Comment of the Day

COMMENT OF THE DAY “I did work for Allen a few years back and found him to be a genuinely nice person who was willing to pay (on time, no less) for what he wanted. At the time he was focused on ‘trust’ services, which were primarily vehicles for Latin and South American wealth protection from currency fluctuations that were common in the 1990’s. He was extremely generous with the Antiguan people and government which he could afford to do, as the profits from the Antigua banks would incur hefty taxes upon re-patriation to the US. He was heavily tied to the democratic congressional members at the time. I once bumped into Conn. Senator Christopher Dodd in the lobby of his building on Westheimer. Sarbannes and even Sheila Jackson Lee counted on him for support. He does have a bit of history with the State Department, and paid a fine for lax controls related to potential money laundering in the 1990’s. I’ll be curious to find out about the SEC’s findings.” [mt, commenting on Feds Now Raiding Stanford Financial Group Offices in the Galleria]

6 Comment

  • So Chris Dodd get extremely low rate Mortgages from Countrywide and mostly like takes money from this group.

    And he’s currently in charge of the Senate Finance Committee.

    My guess is that this won’t be to serious unless Dodd is going down.

  • Okay, Republicans, don’t get too excited. Your team is in this too.

  • This doesn’t excite. It actually saddens me.

    Mentioning of Dodd and I could throw in Barney Frank too is because they are currently the guys that are in charge of writing banking/financing laws.

    The same goes if Republicans were in charge.

  • In an article from last October, this is how Stanford described how he grew his business:

    “built a good chain and the chain can replicate itself by bringing in other people who have their own chains.”

    Sounds like a nice, succinct definition of a pyramid scheme to me!

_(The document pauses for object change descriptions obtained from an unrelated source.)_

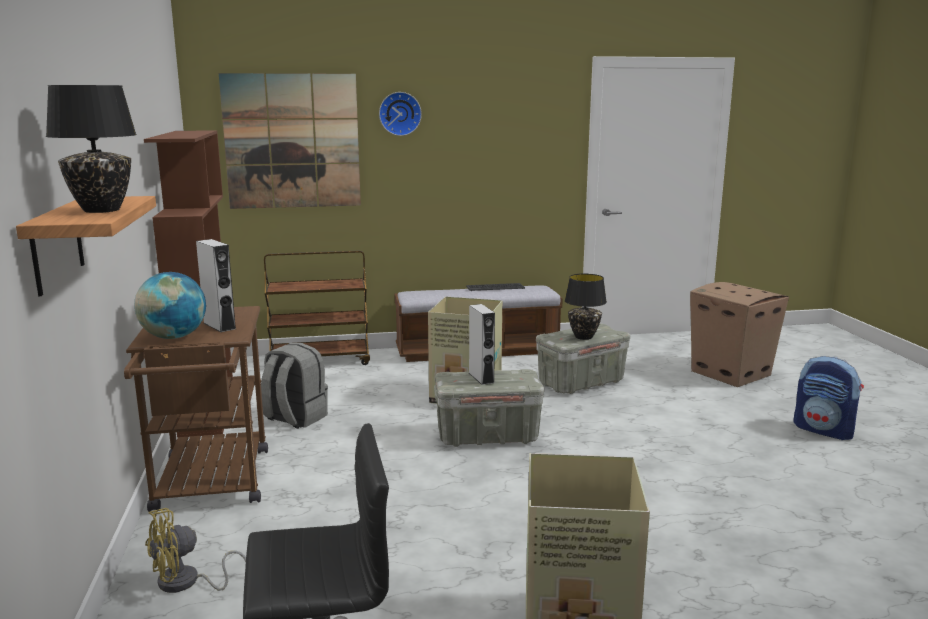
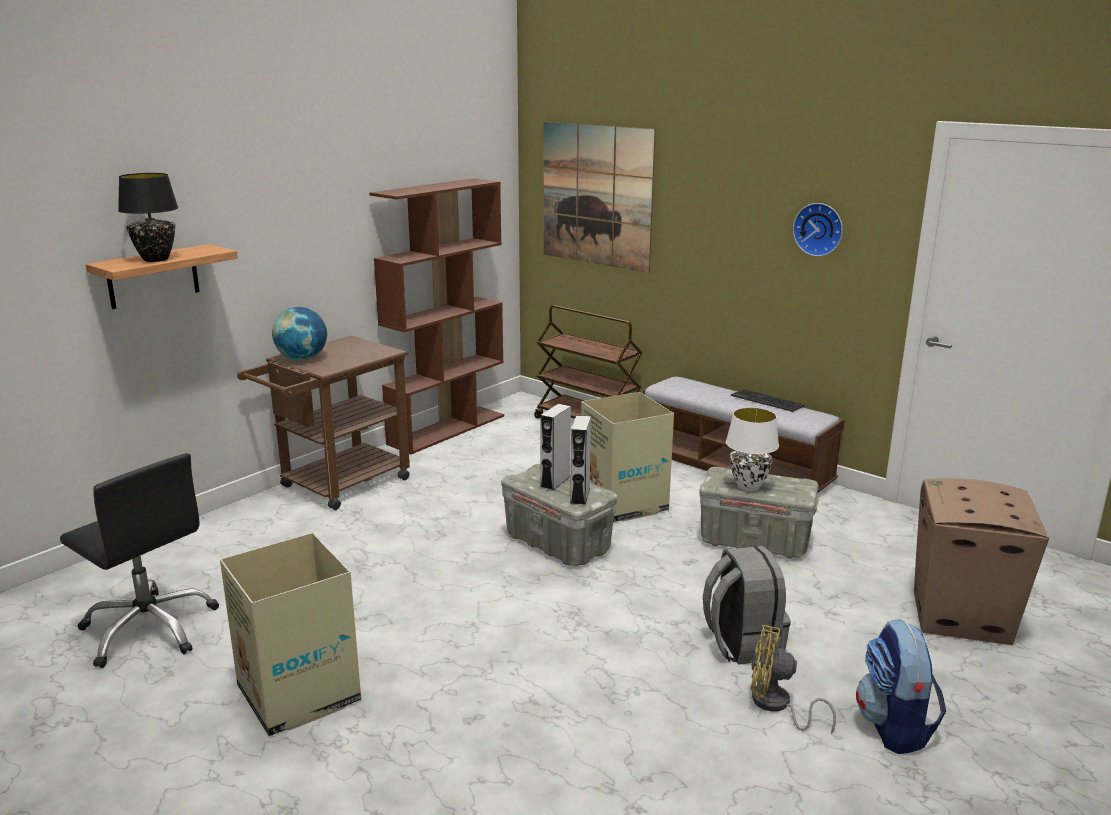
camera: 50 degrees right, 5 degrees up
(186, 583) = (219, 535): yellow fan -> yellow fan (776, 706)
(219, 326) = (342, 359): grey speaker -> grey speaker (580, 496)
(294, 418) = (471, 463): grey backpack -> grey backpack (742, 643)
(400, 113) = (695, 177): wall clock -> wall clock (819, 229)
(584, 337) = (748, 487): black table lamp -> white table lamp

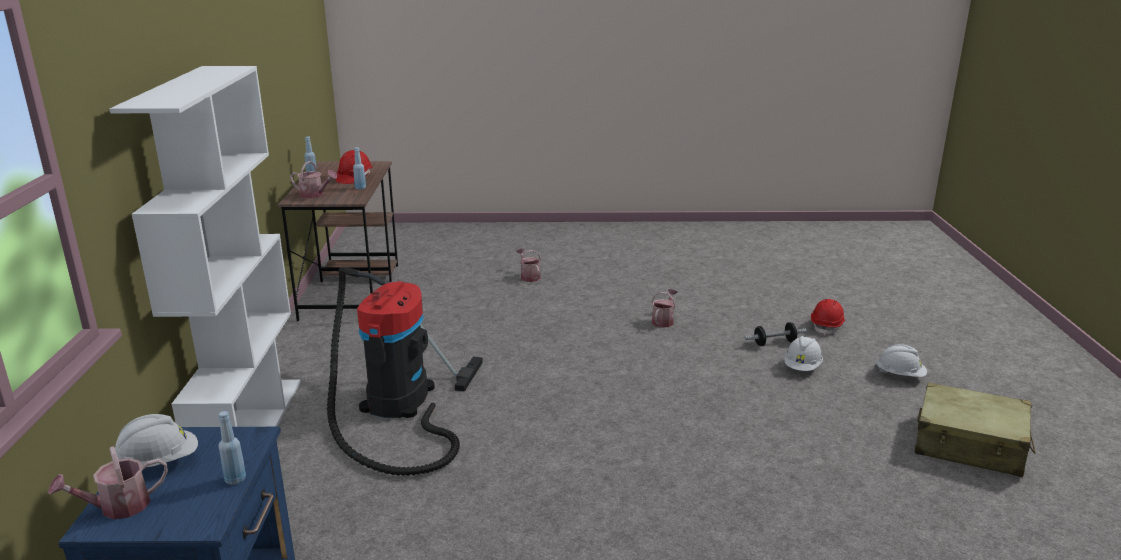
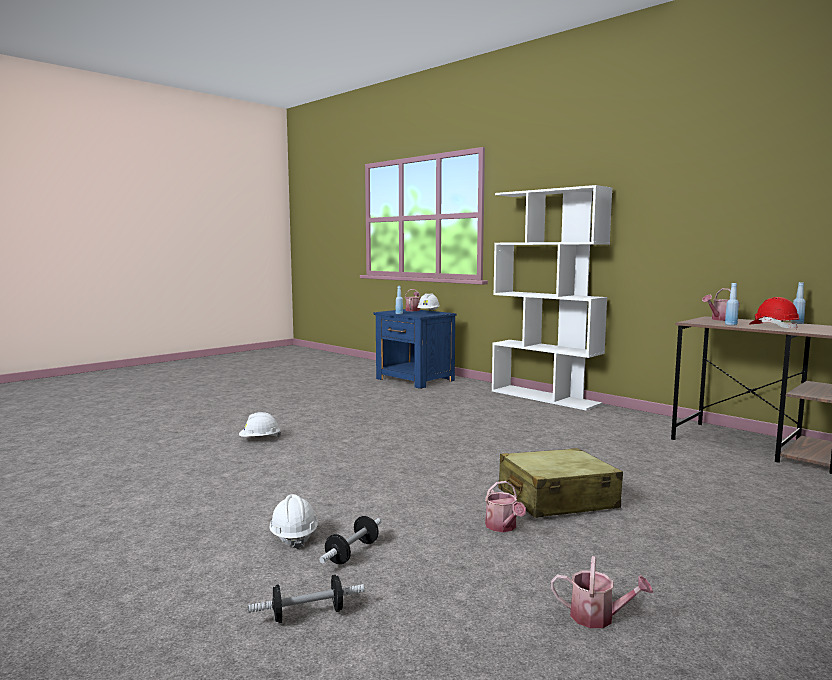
camera: 135 degrees right, 15 degrees down
(397, 404) = (519, 419): vacuum cleaner -> none
(529, 276) = (736, 516): watering can -> watering can (598, 617)
(827, 326) = (308, 614): red hard hat -> dumbbell
(900, 375) = (166, 573): white hard hat -> white hard hat (260, 439)
(969, 445) = (84, 525): beige suitcase -> beige suitcase (556, 499)

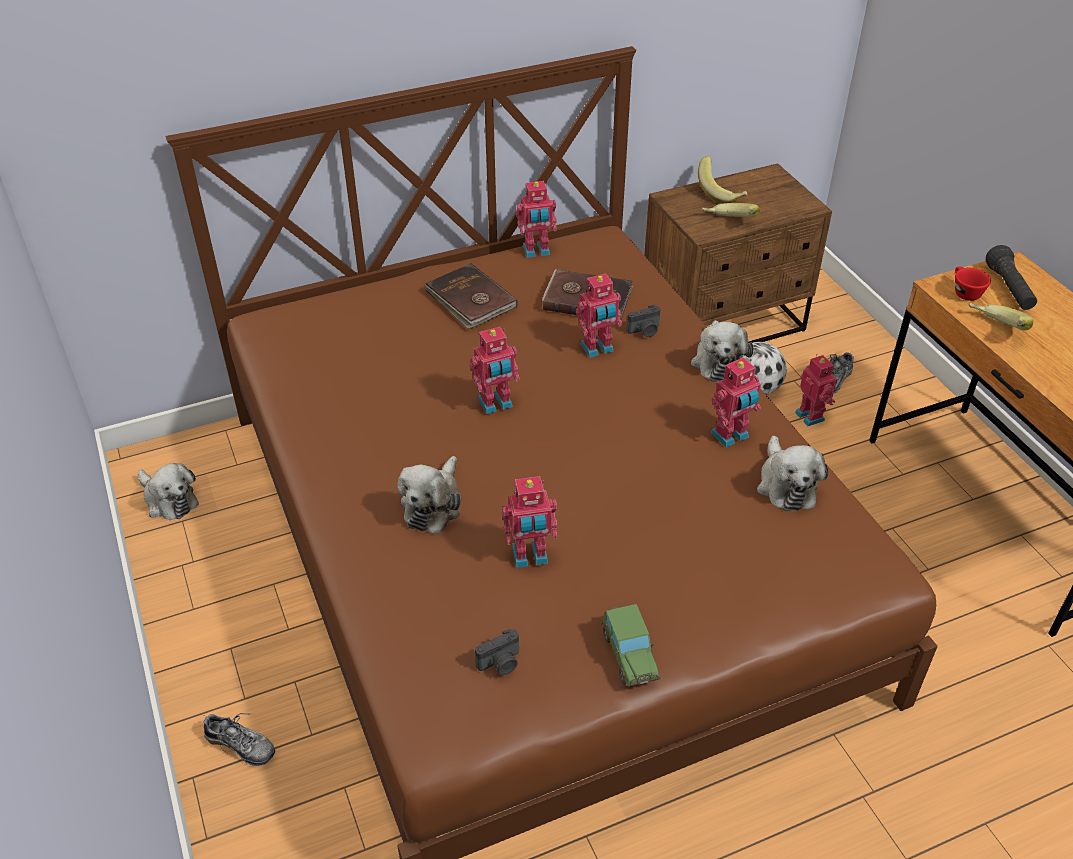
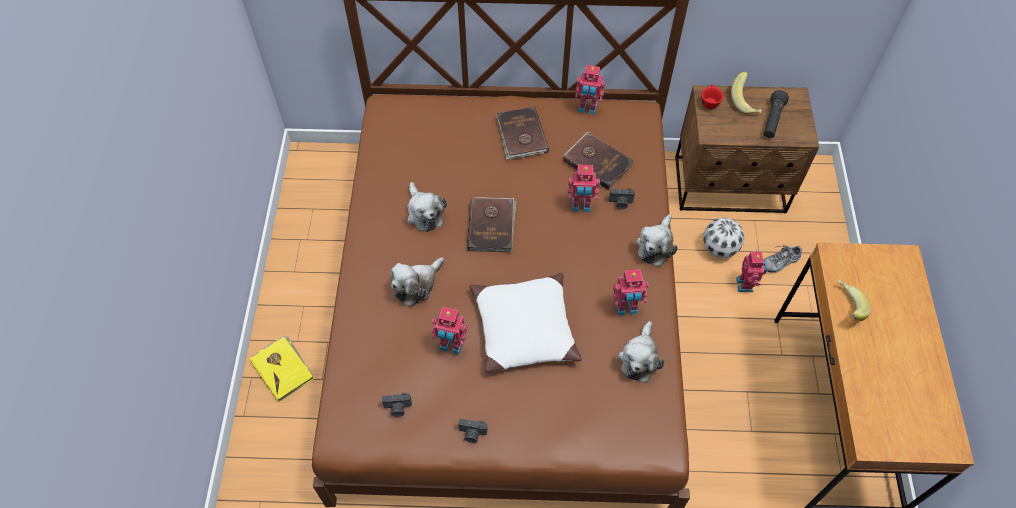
camera: 25 degrees right, 15 degrees up
(169, 500) = (311, 191): plush toy -> plush toy (424, 213)
(240, 745) = (283, 369): shoe -> yellow book
(496, 404) = (492, 226): toy robot -> brown book
(615, 504) = (524, 329): none -> white pillow
(629, 655) = (472, 434): toy car -> camera
(728, 223) = (733, 132): banana -> none
(964, 292) = (848, 266): red cup -> red cup (709, 101)
(1009, 289) = (884, 275): black flashlight -> black flashlight (772, 120)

    Source: http://www.forbes.com/forbes/2008/1006/202.html

  • Criminals…all of them. Send them far away after stripping every red cent out of any assets they may have left.
    Enron anyone? Madoff of the Bayou?

  • Percy, mindsets like yours are what make both self-appointed teams more odious than they need to be. A good team player must believe his or her team to be the team of what the country really needs done, otherwise why stand for it? And yet must imagine that the question of, “Otherwise, why stand for it?” has a different, underhanded and usually treacherously incentivized answer for other teams’ players, natch (almost ipso facto on their not being party to your party and therefore not standing for the symbolism of your party getting to anoint the future — quite prior to and independent of any particular future practice being introduced, you understand). This leads to attaching great significance to Whose turf some talking point or other constitutes. And necessarily so – if you let it slide, the other team will appear to be the one to be on, the one with answers, the one with a bright practical etc. And worse, It might get bigger. Votes aside, wrong symbolism there. Some folks notice how every election has to usher in talk of the withering of the losing party as we know it. It’s like, knowing that certain cosmic absolute ultimate frames of reference are being disallowed from the public sphere now, people are tempted to reassign that kind of nobility to lesser stand-ins to stop the gap.
    I’m not begging for a party founded on one common Quixotic mission toward objectivity. But I’m happy to point out the following:

    The fact that partisans of replacement factions would grow to act the same way will yield a person no easy night’s sleep, let alone massage the justness of their cause, because in the mean time it is precious little wonder that both nobama and probama sides of the aisle keep arriving at solutions that scratch some itch on the axis defined by the two parties’ self-conceptions of grandeur and identity (instead of defined by, you know, information). Their talk of what the country really needs done just mocks it and wears it out – let alone the idea that reformers always pretend to be about what the citizens can do together for themselves (cf. Bush’s faith based initiatives and Obama’s initiative based faith; cf. the general similarities between their avowed inaugural messages), until it’s a question in office of closing the purse strings for their favorite ideas that the country, you know, really needs done to it. Unless that [and again, it’s as though, knowing that certain cosmic absolute ultimate frames of reference are being disallowed from the public sphere now, people are tempted to reassign that kind of nobility to lesser stand-ins to stop the gap] makes a person weep, there’s something wrong with them; and if a person still feels like this increasingly, not decreasingly, democratic melange of a republic is the best that we can do, then I’ll weep for two.